PROBLEM DETAILS
When writing out the entries below, keep only the lines from the line with "neck: (250, 354)" to the line with "neck: (546, 507)", both included, exactly as they are, and leave the pictures aside.

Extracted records
----

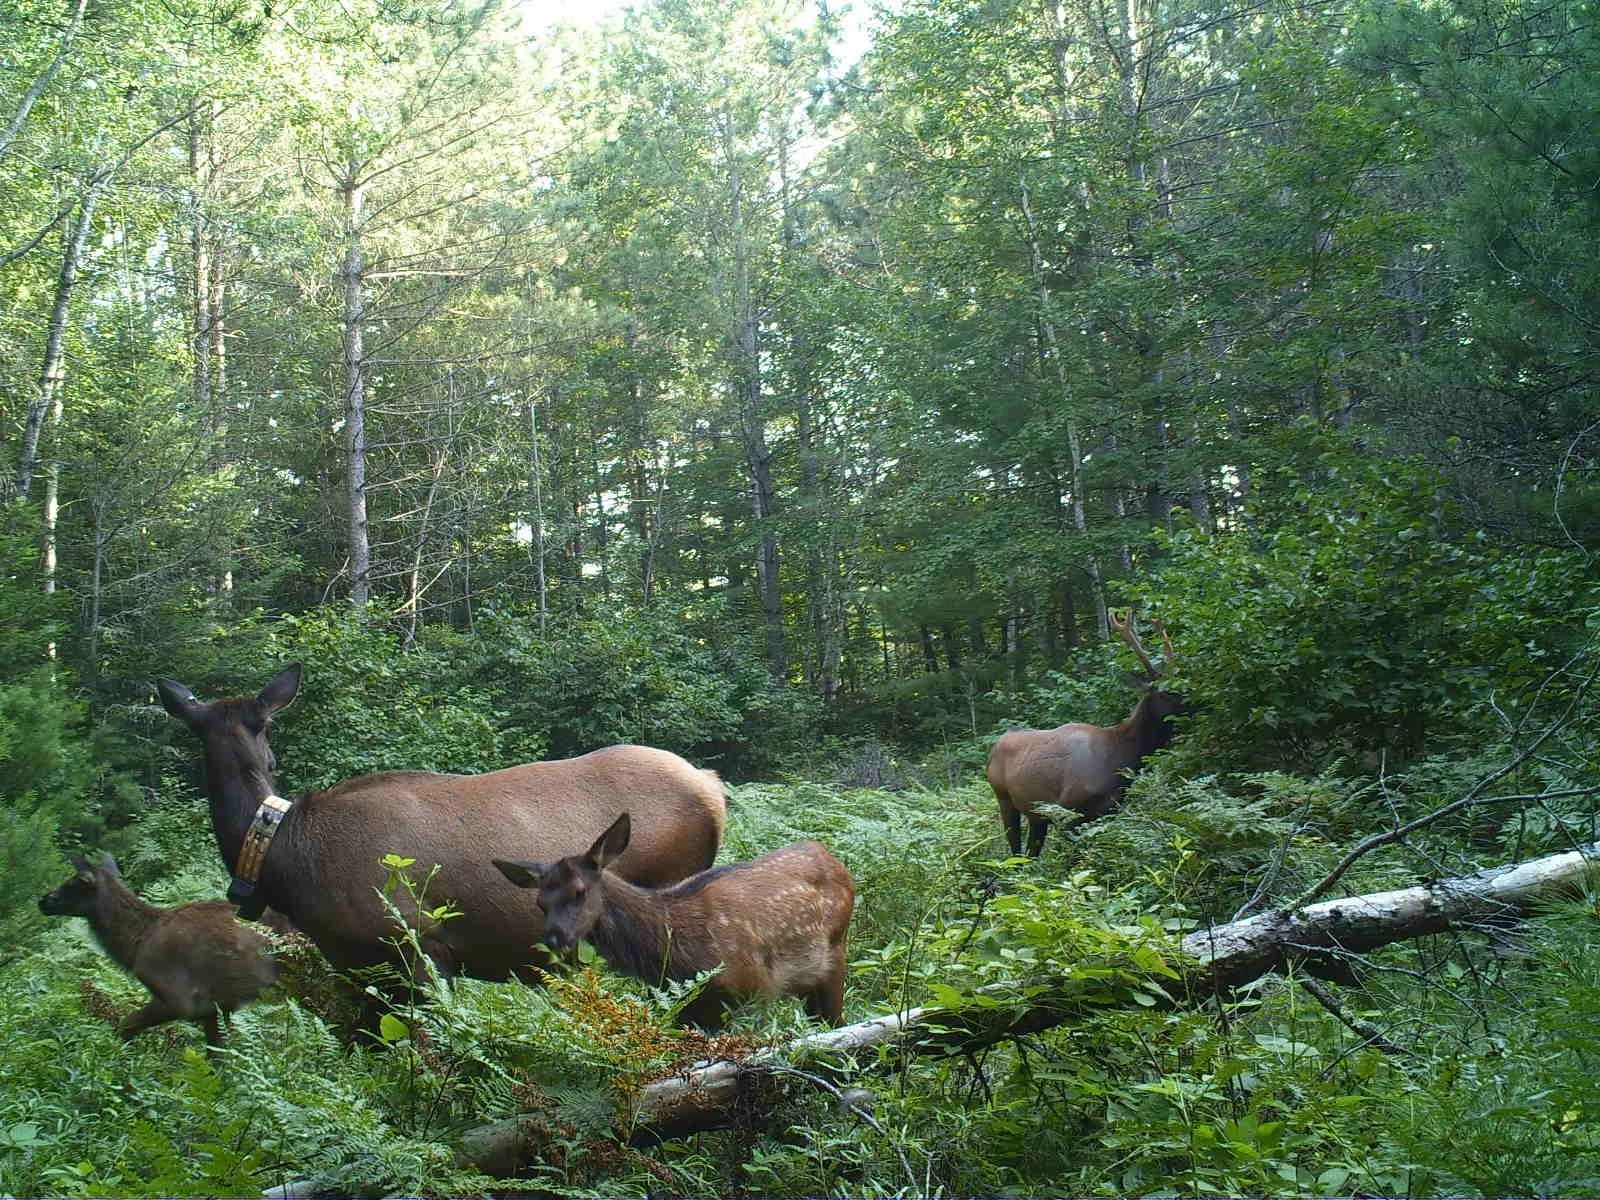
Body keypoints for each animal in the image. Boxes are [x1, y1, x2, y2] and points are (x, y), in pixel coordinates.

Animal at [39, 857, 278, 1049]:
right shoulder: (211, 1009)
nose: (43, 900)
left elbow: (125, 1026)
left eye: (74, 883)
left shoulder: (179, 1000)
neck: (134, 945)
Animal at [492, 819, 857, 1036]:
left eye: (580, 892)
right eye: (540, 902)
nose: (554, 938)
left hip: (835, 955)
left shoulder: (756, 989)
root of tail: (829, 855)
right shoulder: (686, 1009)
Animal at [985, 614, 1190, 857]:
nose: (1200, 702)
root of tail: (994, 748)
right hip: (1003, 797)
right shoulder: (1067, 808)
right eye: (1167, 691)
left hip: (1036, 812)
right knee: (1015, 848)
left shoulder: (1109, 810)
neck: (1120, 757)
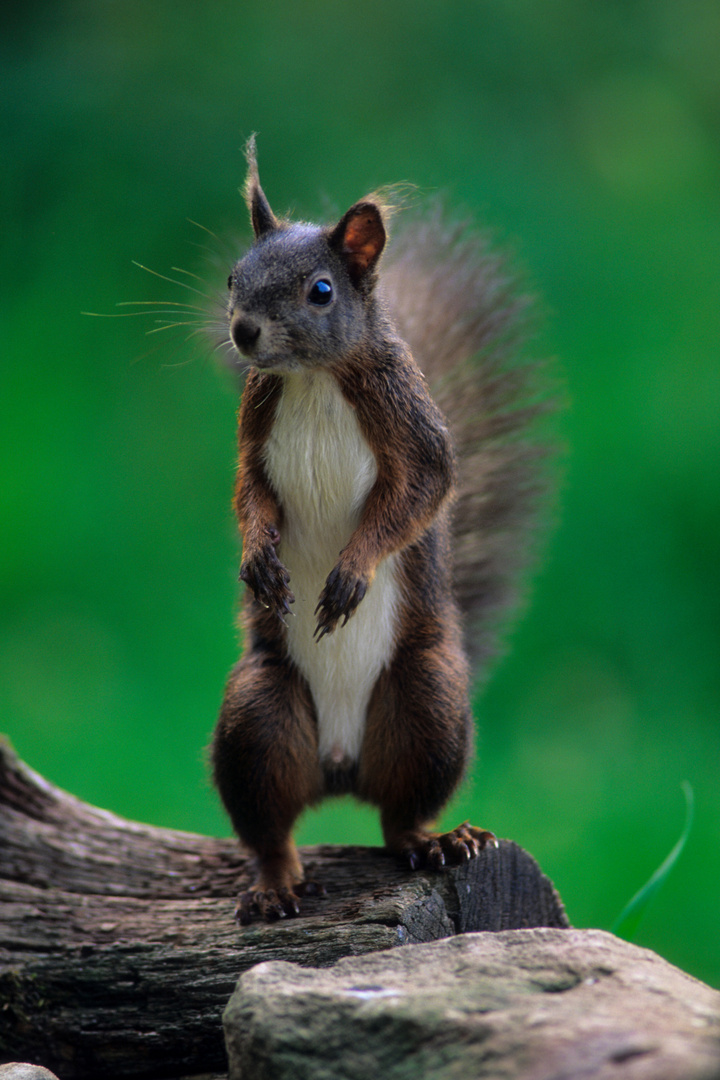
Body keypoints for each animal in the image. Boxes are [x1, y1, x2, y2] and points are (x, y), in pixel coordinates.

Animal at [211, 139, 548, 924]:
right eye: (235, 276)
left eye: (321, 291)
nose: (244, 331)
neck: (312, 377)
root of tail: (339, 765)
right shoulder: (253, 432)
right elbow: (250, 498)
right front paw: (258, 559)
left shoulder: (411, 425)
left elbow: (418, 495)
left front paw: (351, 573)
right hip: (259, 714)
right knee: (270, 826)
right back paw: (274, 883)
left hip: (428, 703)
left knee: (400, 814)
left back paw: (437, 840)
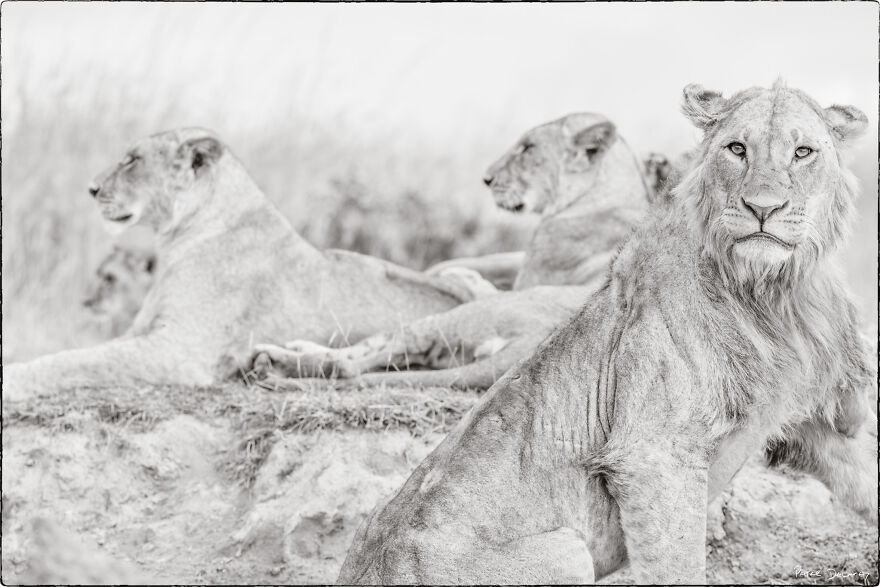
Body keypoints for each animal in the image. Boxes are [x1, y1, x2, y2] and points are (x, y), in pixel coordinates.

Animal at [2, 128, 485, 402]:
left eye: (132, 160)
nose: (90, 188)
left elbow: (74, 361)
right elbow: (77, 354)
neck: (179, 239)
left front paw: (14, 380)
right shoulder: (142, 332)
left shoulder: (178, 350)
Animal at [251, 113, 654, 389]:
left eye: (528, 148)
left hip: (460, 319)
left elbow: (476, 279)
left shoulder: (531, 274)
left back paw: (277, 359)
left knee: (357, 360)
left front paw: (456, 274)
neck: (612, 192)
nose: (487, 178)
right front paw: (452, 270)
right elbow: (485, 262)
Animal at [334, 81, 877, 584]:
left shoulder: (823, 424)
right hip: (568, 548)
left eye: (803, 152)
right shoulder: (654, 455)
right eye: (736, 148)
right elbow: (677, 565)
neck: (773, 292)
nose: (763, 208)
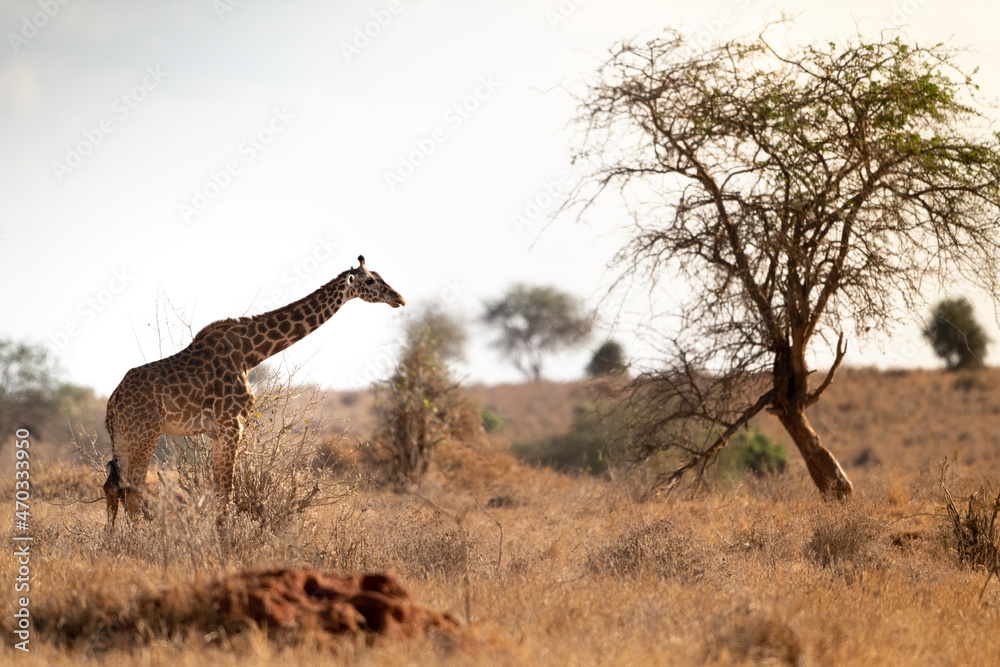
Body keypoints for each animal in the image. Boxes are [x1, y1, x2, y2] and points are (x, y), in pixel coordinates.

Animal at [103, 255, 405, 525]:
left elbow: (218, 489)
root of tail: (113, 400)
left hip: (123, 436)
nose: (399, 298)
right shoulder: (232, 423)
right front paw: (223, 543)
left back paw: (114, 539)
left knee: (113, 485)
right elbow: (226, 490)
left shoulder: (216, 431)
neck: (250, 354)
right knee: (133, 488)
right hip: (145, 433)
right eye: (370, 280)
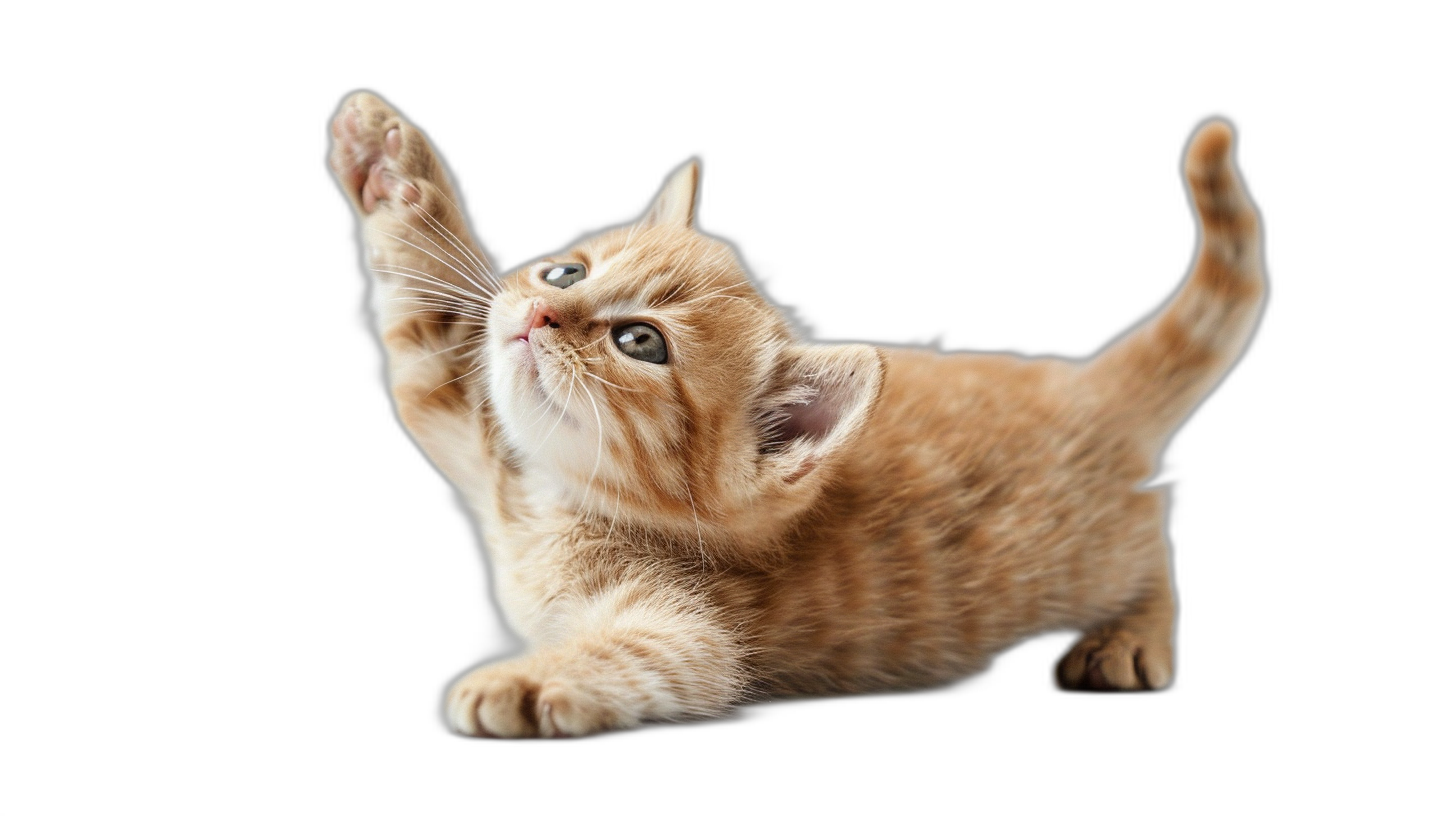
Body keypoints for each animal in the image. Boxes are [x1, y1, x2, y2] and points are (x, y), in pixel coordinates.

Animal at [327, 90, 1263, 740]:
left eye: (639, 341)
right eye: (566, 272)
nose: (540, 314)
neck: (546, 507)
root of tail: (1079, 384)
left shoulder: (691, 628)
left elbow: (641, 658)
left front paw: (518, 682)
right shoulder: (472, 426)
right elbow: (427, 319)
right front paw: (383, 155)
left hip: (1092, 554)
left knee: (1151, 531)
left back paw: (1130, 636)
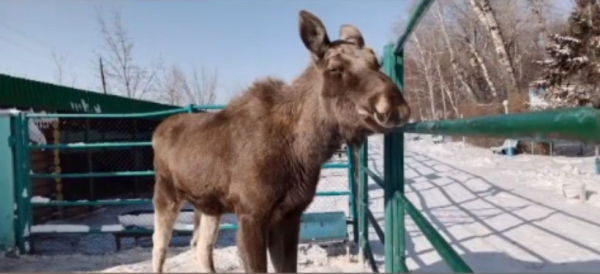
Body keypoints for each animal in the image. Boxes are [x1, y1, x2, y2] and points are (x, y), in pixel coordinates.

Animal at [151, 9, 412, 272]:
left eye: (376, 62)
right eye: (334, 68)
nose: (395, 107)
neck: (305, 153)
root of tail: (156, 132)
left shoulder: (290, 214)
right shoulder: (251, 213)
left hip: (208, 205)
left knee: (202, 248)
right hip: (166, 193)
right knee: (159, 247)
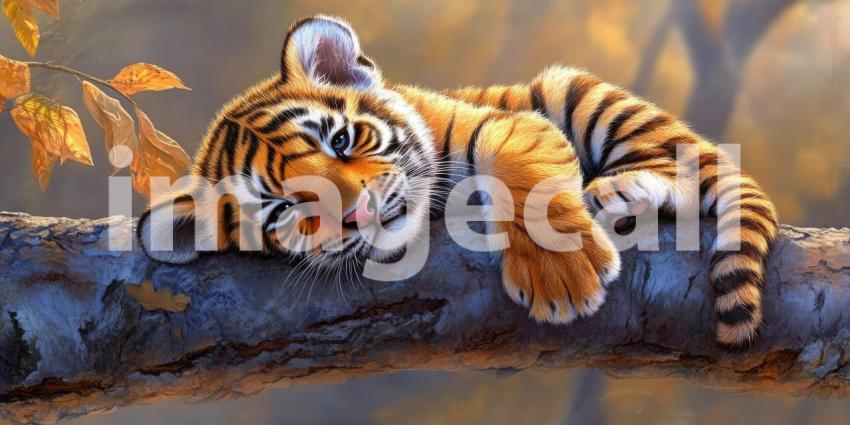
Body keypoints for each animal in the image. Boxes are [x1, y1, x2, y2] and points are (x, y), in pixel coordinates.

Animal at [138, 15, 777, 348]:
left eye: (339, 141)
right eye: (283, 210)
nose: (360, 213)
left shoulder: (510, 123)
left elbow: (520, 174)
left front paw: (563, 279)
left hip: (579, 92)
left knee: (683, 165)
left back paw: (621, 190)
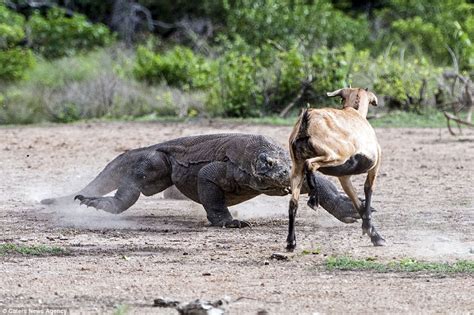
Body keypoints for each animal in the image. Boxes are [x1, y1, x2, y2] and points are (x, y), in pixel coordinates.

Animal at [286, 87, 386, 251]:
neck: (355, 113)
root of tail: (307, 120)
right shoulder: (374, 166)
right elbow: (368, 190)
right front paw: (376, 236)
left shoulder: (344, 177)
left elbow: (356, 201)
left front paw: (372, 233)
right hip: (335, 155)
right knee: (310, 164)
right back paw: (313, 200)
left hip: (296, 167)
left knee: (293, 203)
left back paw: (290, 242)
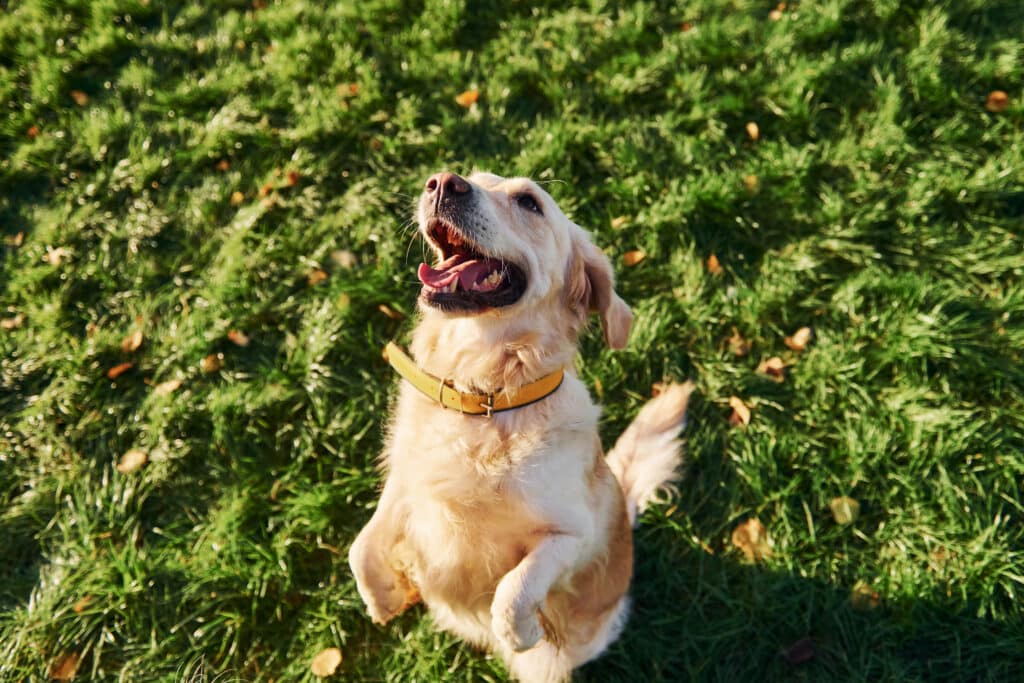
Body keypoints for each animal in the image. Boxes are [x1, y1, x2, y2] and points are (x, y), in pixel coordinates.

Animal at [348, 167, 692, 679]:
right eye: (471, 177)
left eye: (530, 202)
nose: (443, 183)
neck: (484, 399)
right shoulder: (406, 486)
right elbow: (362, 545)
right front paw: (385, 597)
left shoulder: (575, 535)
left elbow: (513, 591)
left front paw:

----

SOLUTION TO THE PROBLEM
neck: (250, 354)
right knee: (133, 488)
right hip: (145, 433)
right eye: (370, 280)
Body keypoints for each animal in the image. Boxes are [x1, y1, x2, y2] and points are (x, y), in pixel coordinates.

Animal at [327, 90, 1263, 740]:
left eye: (639, 341)
right eye: (566, 272)
nose: (540, 314)
neck: (546, 507)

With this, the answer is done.